◆ **ページ抜粋**:
図1に示す方角は、運搬者Mから見た上下方向、前後方向、左右方向であり、これらの方向は互いに直交する。なお、上下方向は鉛直方向に平行であり、前後方向及び左右方向は水平方向に平行である。同様の方角が適宜
図2~
図4、
図6~
図7にも適用される。
【0014】
段ボール箱1は前面2、後面3、左面4、右面5、上面6、下面7を有し、運搬者Mは、左面4に孔設された、第1左把持孔8に左手Lの五指のうち中指Lc、薬指Ld、小指Leを一括して挿入し、人差し指Lbと親指Laは挿入しない状態で、第1左把持孔8を把持する。なお、この図では省略されているが、段ボール箱1の右面5にも同様に、第1右把持孔9が孔設され、運搬者Mの右手Rの五指のうち中指Rc、薬指Rd、小指Reを一括して挿入し、人差し指Rbと親指Raは挿入しない状態で把持されている。

◆ **データセット**:

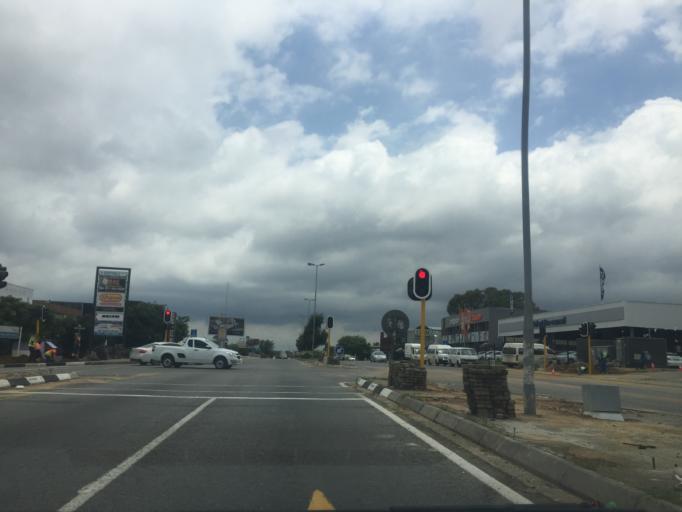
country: ZA
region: Gauteng
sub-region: City of Johannesburg Metropolitan Municipality
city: Modderfontein
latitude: -26.0903
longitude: 28.0794
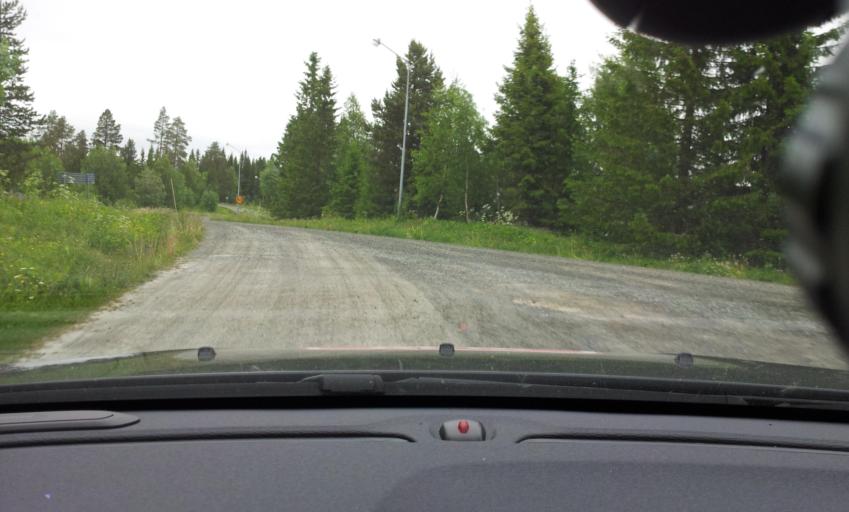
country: SE
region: Jaemtland
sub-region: Are Kommun
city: Jarpen
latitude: 63.2335
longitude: 13.6773
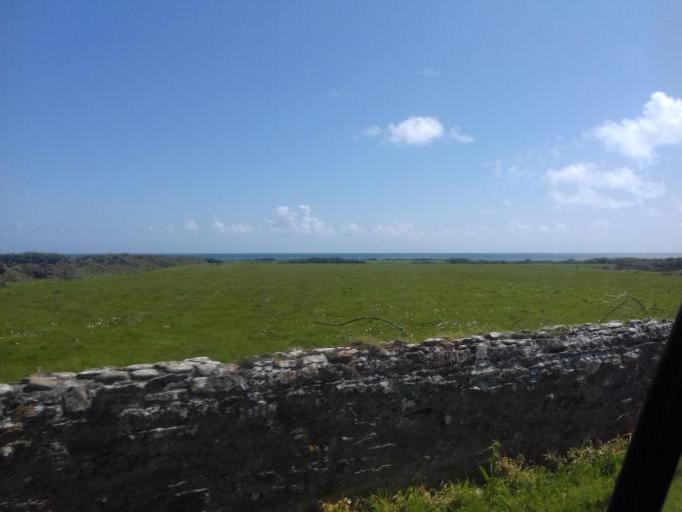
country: IE
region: Munster
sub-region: Waterford
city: Dunmore East
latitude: 52.1531
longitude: -6.8992
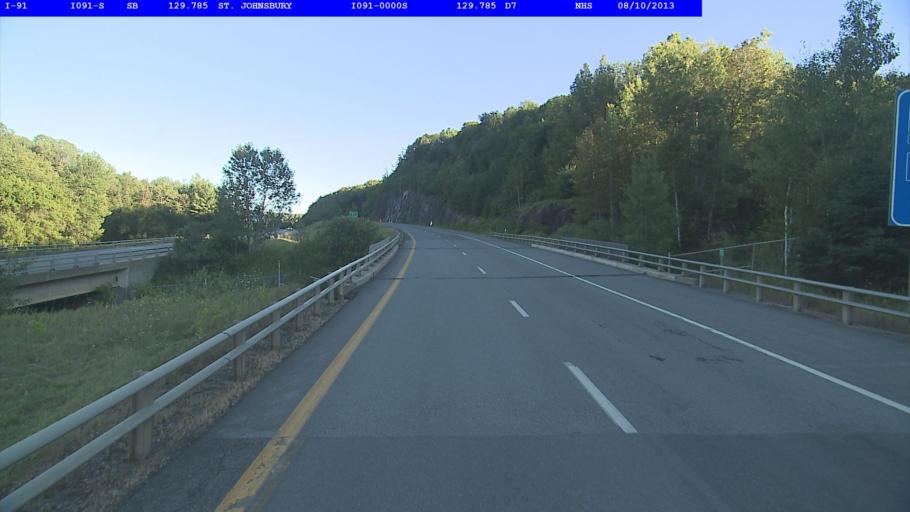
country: US
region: Vermont
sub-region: Caledonia County
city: Saint Johnsbury
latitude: 44.4160
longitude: -72.0315
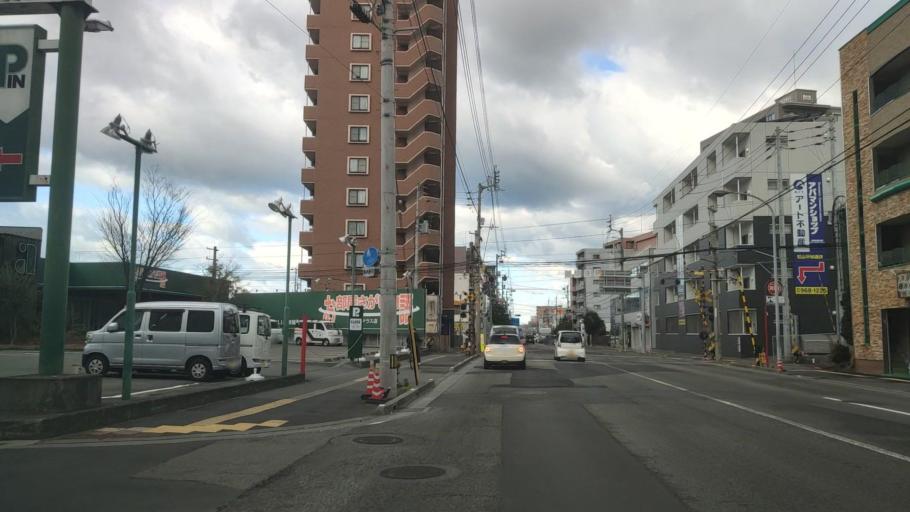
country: JP
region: Ehime
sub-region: Shikoku-chuo Shi
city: Matsuyama
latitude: 33.8530
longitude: 132.7571
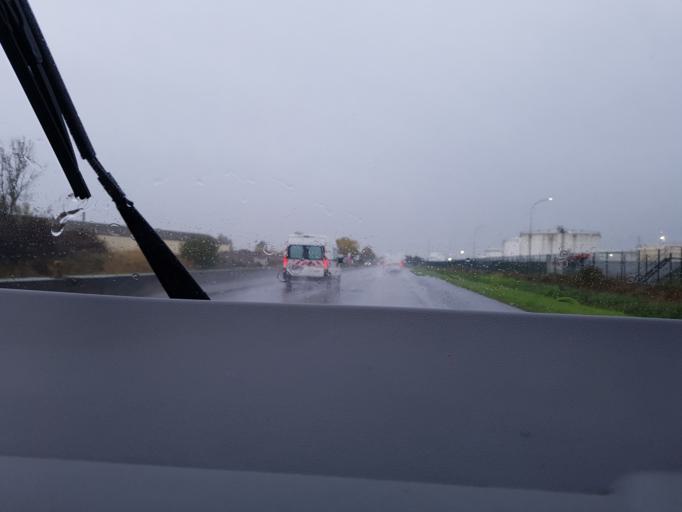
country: FR
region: Aquitaine
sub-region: Departement de la Gironde
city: Saint-Louis-de-Montferrand
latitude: 44.9203
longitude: -0.5416
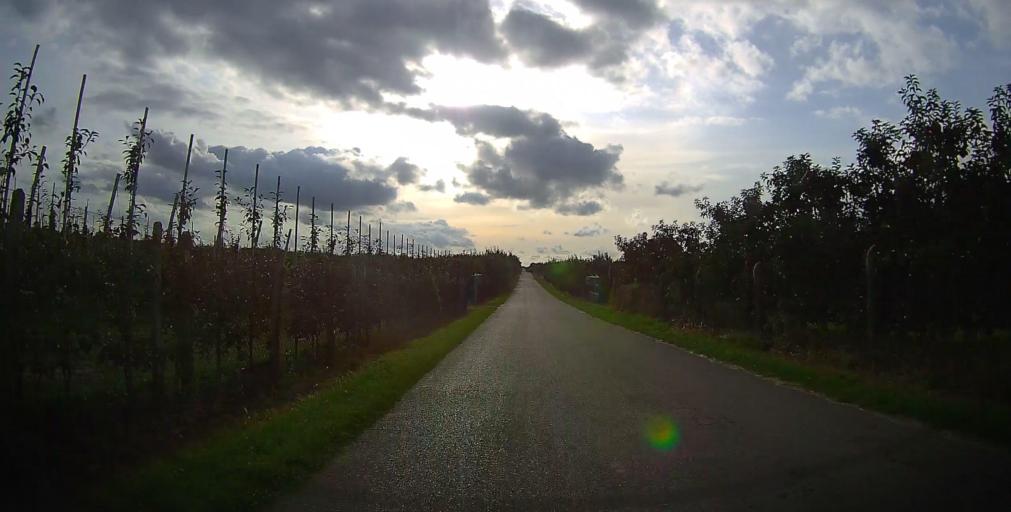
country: PL
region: Masovian Voivodeship
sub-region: Powiat grojecki
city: Jasieniec
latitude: 51.7715
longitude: 20.9185
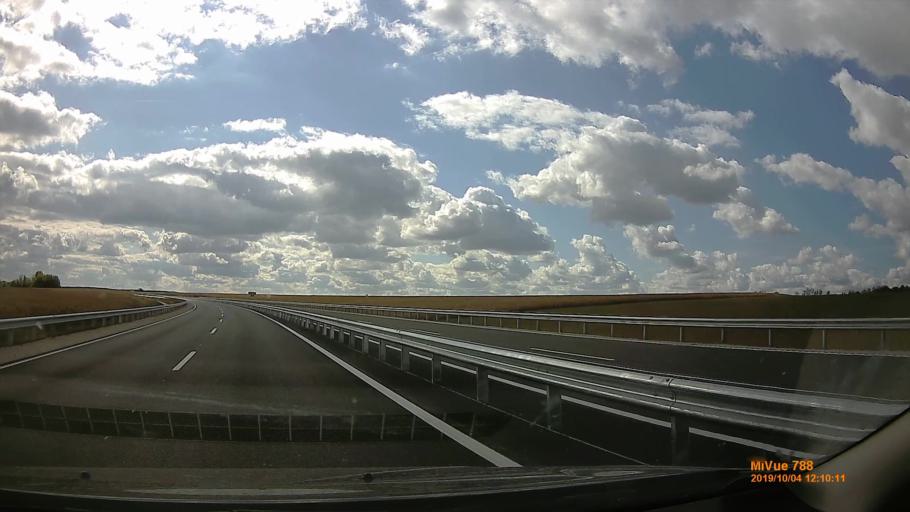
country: HU
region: Somogy
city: Kaposvar
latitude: 46.5097
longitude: 17.8089
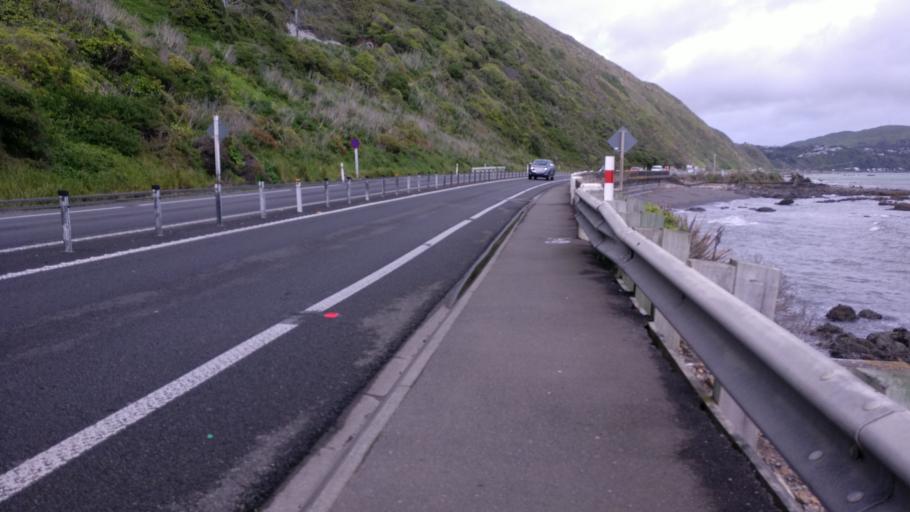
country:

◆ **課題内容**: 上のページ抜粋を2文で要約してください。

◆ **最終結果**: 図1の方角は運搬者Mから見た上下・前後・左右の互いに直交する方向で、上下方向は鉛直方向に、前後方向と左右方向は水平方向に平行であり、同様の方角が他の図にも適宜適用される。運搬者Mは段ボール箱1の左面4にある第1左把持孔8に左手の中指・薬指・小指をまとめて挿入し、人差し指と親指は入れずに把持し、右面5の第1右把持孔9も右手で同様に把持される。